Two other pieces in the March issue of the journal also address whether 
technological devices interfere with patient care equipment. 

Unlike the cellular phone study, the other reports detail technological devices 
that caused patient care equipment to malfunction. 

A letter to the editor published in the journal details the first known case of 
a portable CD player causing an abnormal electrocardiographic (ECG) recording
within a hospital setting. The recording returned to normal when the CD player, 
which the patient was holding close to the ECG lead, was turned off. 

Technology also can threaten implantable rhythm devices such as pacemakers and 
defibrillators outside the hospital setting, the journal said. 

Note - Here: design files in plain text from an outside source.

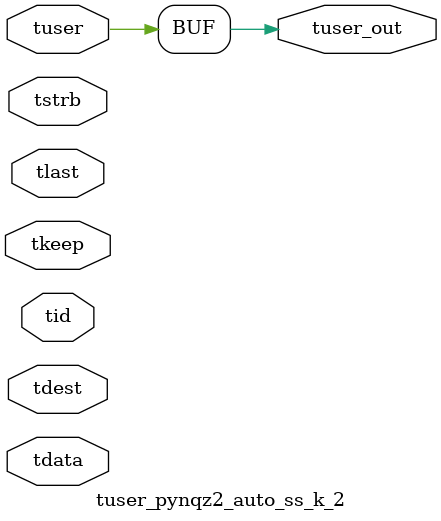
<source format=v>


`timescale 1ps/1ps

module tuser_pynqz2_auto_ss_k_2 #
(
parameter C_S_AXIS_TUSER_WIDTH = 1,
parameter C_S_AXIS_TDATA_WIDTH = 32,
parameter C_S_AXIS_TID_WIDTH   = 0,
parameter C_S_AXIS_TDEST_WIDTH = 0,
parameter C_M_AXIS_TUSER_WIDTH = 1
)
(
input  [(C_S_AXIS_TUSER_WIDTH == 0 ? 1 : C_S_AXIS_TUSER_WIDTH)-1:0     ] tuser,
input  [(C_S_AXIS_TDATA_WIDTH == 0 ? 1 : C_S_AXIS_TDATA_WIDTH)-1:0     ] tdata,
input  [(C_S_AXIS_TID_WIDTH   == 0 ? 1 : C_S_AXIS_TID_WIDTH)-1:0       ] tid,
input  [(C_S_AXIS_TDEST_WIDTH == 0 ? 1 : C_S_AXIS_TDEST_WIDTH)-1:0     ] tdest,
input  [(C_S_AXIS_TDATA_WIDTH/8)-1:0 ] tkeep,
input  [(C_S_AXIS_TDATA_WIDTH/8)-1:0 ] tstrb,
input                                                                    tlast,
output [C_M_AXIS_TUSER_WIDTH-1:0] tuser_out
);

assign tuser_out = {tuser[31:0]};

endmodule


</source>
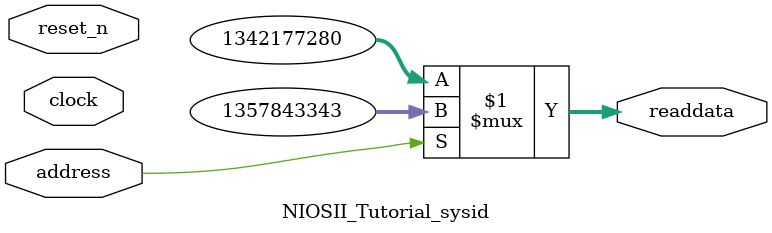
<source format=v>

`timescale 1ns / 1ps
// synthesis translate_on

// turn off superfluous verilog processor warnings 
// altera message_level Level1 
// altera message_off 10034 10035 10036 10037 10230 10240 10030 

module NIOSII_Tutorial_sysid (
               // inputs:
                address,
                clock,
                reset_n,

               // outputs:
                readdata
             )
;

  output  [ 31: 0] readdata;
  input            address;
  input            clock;
  input            reset_n;

  wire    [ 31: 0] readdata;
  //control_slave, which is an e_avalon_slave
  assign readdata = address ? 1357843343 : 1342177280;

endmodule




</source>
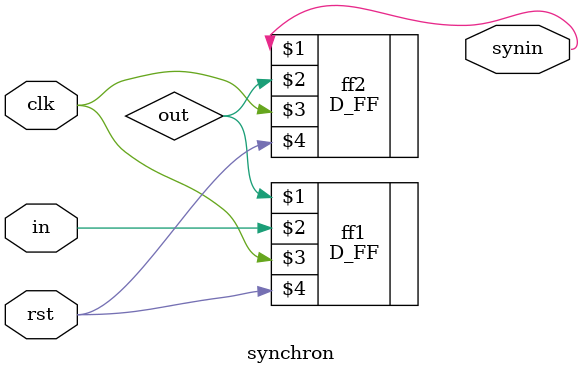
<source format=v>
module synchron(in, clk, rst,synin);

	input in,clk,rst;
	output synin;

	wire out;

	D_FF ff1(out,in,clk,rst);
	D_FF ff2(synin,out,clk,rst);

endmodule


</source>
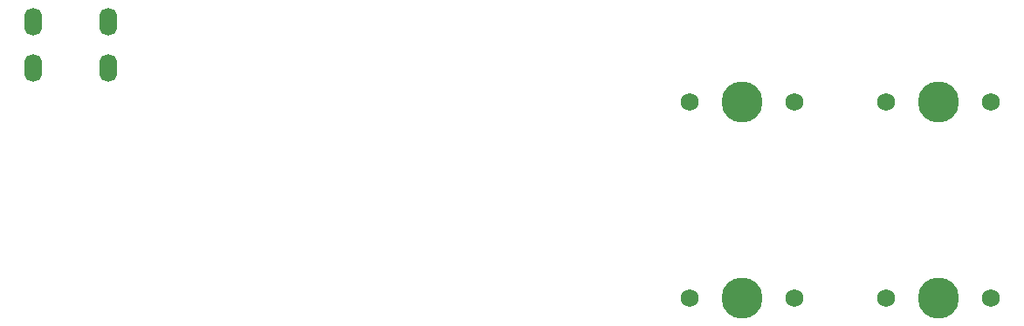
<source format=gts>
%TF.GenerationSoftware,KiCad,Pcbnew,(5.1.10)-1*%
%TF.CreationDate,2021-05-12T23:01:37-04:00*%
%TF.ProjectId,SwagPad,53776167-5061-4642-9e6b-696361645f70,rev?*%
%TF.SameCoordinates,Original*%
%TF.FileFunction,Soldermask,Top*%
%TF.FilePolarity,Negative*%
%FSLAX46Y46*%
G04 Gerber Fmt 4.6, Leading zero omitted, Abs format (unit mm)*
G04 Created by KiCad (PCBNEW (5.1.10)-1) date 2021-05-12 23:01:37*
%MOMM*%
%LPD*%
G01*
G04 APERTURE LIST*
%ADD10O,1.700000X2.700000*%
%ADD11C,1.750000*%
%ADD12C,3.987800*%
G04 APERTURE END LIST*
D10*
%TO.C,USB1*%
X67787500Y-81153000D03*
X75087500Y-81153000D03*
X75087500Y-85653000D03*
X67787500Y-85653000D03*
%TD*%
D11*
%TO.C,MX4*%
X160655000Y-107950000D03*
X150495000Y-107950000D03*
D12*
X155575000Y-107950000D03*
%TD*%
%TO.C,MX3*%
X155575000Y-88900000D03*
D11*
X150495000Y-88900000D03*
X160655000Y-88900000D03*
%TD*%
%TO.C,MX2*%
X141605000Y-107950000D03*
X131445000Y-107950000D03*
D12*
X136525000Y-107950000D03*
%TD*%
%TO.C,MX1*%
X136525000Y-88900000D03*
D11*
X131445000Y-88900000D03*
X141605000Y-88900000D03*
%TD*%
M02*

</source>
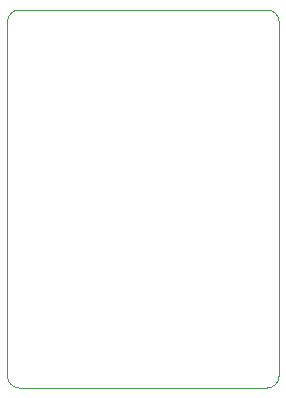
<source format=gbr>
%TF.GenerationSoftware,KiCad,Pcbnew,(6.0.5)*%
%TF.CreationDate,2023-03-06T17:13:13-03:00*%
%TF.ProjectId,ESP32_MicroSD,45535033-325f-44d6-9963-726f53442e6b,rev?*%
%TF.SameCoordinates,Original*%
%TF.FileFunction,Profile,NP*%
%FSLAX46Y46*%
G04 Gerber Fmt 4.6, Leading zero omitted, Abs format (unit mm)*
G04 Created by KiCad (PCBNEW (6.0.5)) date 2023-03-06 17:13:13*
%MOMM*%
%LPD*%
G01*
G04 APERTURE LIST*
%TA.AperFunction,Profile*%
%ADD10C,0.100000*%
%TD*%
G04 APERTURE END LIST*
D10*
X73000000Y-75000000D02*
G75*
G03*
X72000000Y-76000000I0J-1000000D01*
G01*
X95000000Y-106000000D02*
X95000000Y-76000000D01*
X72000000Y-106000000D02*
G75*
G03*
X73000000Y-107000000I1000000J0D01*
G01*
X95000000Y-76000000D02*
G75*
G03*
X94000000Y-75000000I-1000000J0D01*
G01*
X94000000Y-75000000D02*
X73000000Y-75000000D01*
X73000000Y-107000000D02*
X94000000Y-107000000D01*
X94000000Y-107000000D02*
G75*
G03*
X95000000Y-106000000I0J1000000D01*
G01*
X72000000Y-76000000D02*
X72000000Y-106000000D01*
M02*

</source>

The report outlines two cases of retail stores' anti-theft devices causing 
people's heart devices to malfunction. 

The anti-theft devices are commonly placed near store exits and entrances, 
triggering an alarm if customers leave with merchandise that was not purchased.
In two instances in Tennessee, customers with a pacemaker and an implantable 
cardiac defibrillator experienced adverse reactions after nearing anti-theft
devices. 

The devices triggered the adverse reactions, sending both patients to emergency 
rooms for evaluation. The report's authors recommend that the anti-theft
devices be placed in areas of stores where customers won't linger -- away from 
vending machines or displays of sale merchandise, for instance -- to help
avoid future episodes. 

Store employees also should be trained to move a customer who has collapsed 
near an anti-theft device when medically advisable, says J Rod Gimbel, MD, of
East Tennessee Heart Consultants, and an author of the report. If they aren't 
moved, they could experience recurring life-threatening malfunction to their
implantable device, as did one patient who was described in the report. 

"Simply moving the person away from the anti-theft device may save their life," 
Gimbel says. 

Though Gimbel's report outlines only two cases of anti-theft devices causing 
implantable heart devices to malfunction, he asserts that similar instances
are likely underreported, qualifying the problem as a potentially widespread 
public safety issue. 

"Many times with public safety issues we wait until something bad occurs before 
we act," Gimbel says. "Here's an opportunity where we can make our knowledge
public and head off future problems." 

In an accompanying editorial, John Abenstein, of Mayo Clinic's Department of 
Anesthesiology, addresses the journal reports relating to the impact of 
technological
devices on patient care equipment. 

Abenstein says, the risk of some technological devices upsetting the function 
of patient care equipment in hospitals appears to be small. The Food and Drug
Administration (FDA) should take a more explicit stand on the matter, he says, 
so that health care facility policies can be altered when appropriate.